Il Giorno della Memoria è passato da mesi, una giornata piena di retorica per alcuni, ma un passaggio importante da fare per tenere alta l’attenzione anche se tempo che una volta di più l’umanità dimostri di non avere imparato nulla.
E quindi saremo destinati a rivivere le atrocità del passato, sotto altre bandiere, con altre motivazioni, ma il significato della parola genocidio è unica ed inequivocabile: delitto di chi tenta di sterminare, con metodi organizzati, un intero gruppo etnico o religioso.
Trovo molto interessante l’iniziativa di Memorie d’inciampo di cui ho letto tempo fa; in tutta Europa vi sono 22.000 installazioni che ricordano le vittime, che siano militari o vittime di razzismo o di deportazione politica.
Le informazioni le potete trovare direttamente sul sito, ma ecco cosa scrivono per presentare il progetto:
Memorie d’inciampo a Roma è un progetto artistico animato da ragioni etiche, storiche e politiche.

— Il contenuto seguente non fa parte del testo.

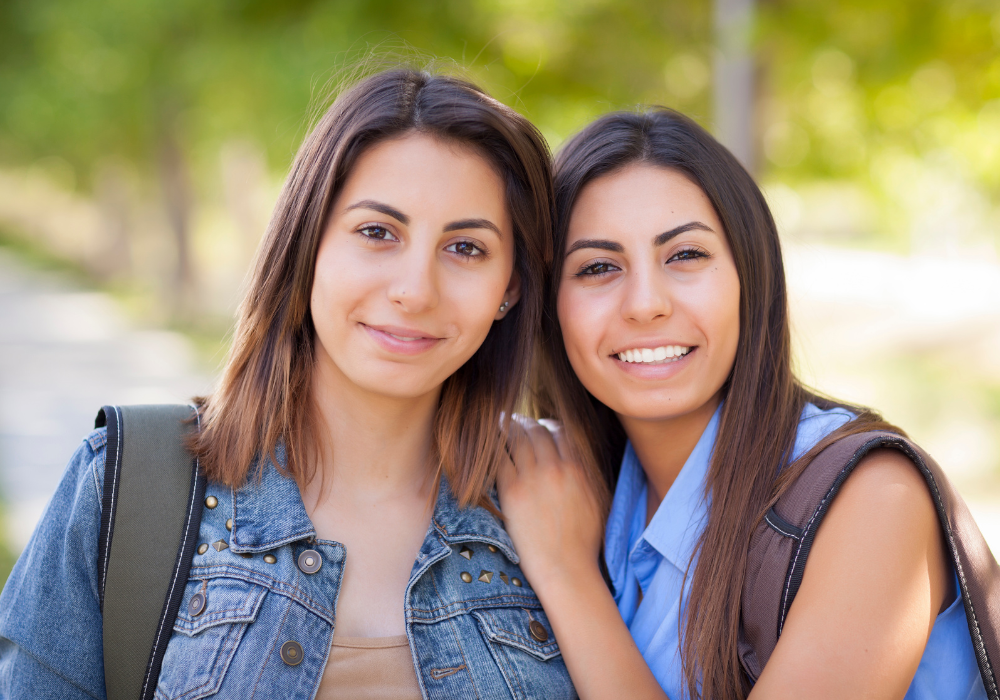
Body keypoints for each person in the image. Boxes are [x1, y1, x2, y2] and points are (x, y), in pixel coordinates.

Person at [0, 68, 577, 700]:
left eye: (466, 248)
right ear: (308, 243)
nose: (415, 290)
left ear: (511, 287)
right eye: (377, 232)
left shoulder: (557, 501)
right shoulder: (127, 485)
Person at [497, 108, 989, 700]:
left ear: (748, 277)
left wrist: (567, 575)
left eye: (685, 256)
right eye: (598, 267)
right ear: (549, 306)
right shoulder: (573, 484)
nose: (645, 303)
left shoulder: (873, 500)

Nel 1990, al cospetto di una signora che nega che a Colonia nel 1940 siamo stati deportati 1000 sinti come prova generale per gli ebrei, l’artista tedesco Gunter Demnig decide di dedicare il suo tempo e il suo impegno alla memoria di tutti i deportati, razziali, politici e militari, in tutto il mondo.
Escogita una soluzione di sorprendente discrezione: un semplice sampietrino, come i tanti che pavimentano le strade delle nostre città, reca incisi, sulla superficie superiore di ottone lucente, pochi dati identificativi: nome e cognome, data di nascita, data e luogo di deportazione, data di morte in un campo di sterminio nazista.
E’ collocato sul marciapiede prospiciente l’abitazione dei deportati: da lì sono stati prelevati, strappati agli affetti e agli studi, per essere deportati e uccisi senza ragione, seppelliti in fosse comuni, privando così i superstiti e i loro discendenti persino di un luogo dove ricordarli. Nella loro casa tornano ora, con dignità di persone, per essere ricordati dai familiari, dagli inquilini del palazzo, dai tanti cittadini che ogni giorno transitano lì davanti.
Pensare di collocare tanti sampietrini quanti sono i deportati è impresa titanica: Demnig ha il merito di aver avviato il progetto nel 1993 e di dedicare a esso tutto il suo tempo e la sua attività di artista. Oggi gli Stolpersteine (pietre d’inciampo) sono già 22.000, in 7 paesi europei. Il 28 gennaio 2010 anche l’Italia è entrata a far parte di questo grande circuito della memoria. 30 sampietrini, dedicati a ebrei, politici e carabinieri, sono stati installati in sei quartieri di Roma.
Sì: è una iniziativa lodevole e meritoria, che contribuisce a rafforzare il senso della memoria che, per fortuna, chi cammina con sguardo attento lungo le strade di Roma può afferrare in tante lapidi commemorative.
Questi sanpietrini in ottone, però, in qualche modo riescono a catturare l’attenzione anche di chi va di fretta ed è poco attento verso ciò che lo circonda. Probabilmente per il loro essere elementi insoliti che ci si ritrova “tra i piedi” inaspettatamente.
Inaspettatamente come, purtroppo, non era per chi durante l’occupazione nazista ha vissuto a Roma nascondendosi per cercare di sfuggire a deportazioni fin troppo “attese” senza capirne un perché che non poteva e doveva mai esserci.
Nei pressi di casa mia, queste “pietre d’inciampo” si possono incontrare davanti al maestoso portone di una delle varie grandi caserme che caratterizzano il quartiere Della Vittoria, conosciuto anche come “Piazza d’Armi” proprio perché era la cittadella militare edificata dai Piemontesi all’indomani dell’Unità d’Italia e della proclamazione di Roma come capitale del Regno.
Da quella caserma furono prelevati centinaia di carabinieri per essere condotti ai campi di sterminio: una serie di pietre d’inciampo ne ricorda la cifra totale e alcuni nomi simbolicamente.
Per quanto ricordo ora: altre pietre d’inciampo le ho vedute su via Flaminia, nei pressi di Piazzale Flaminio.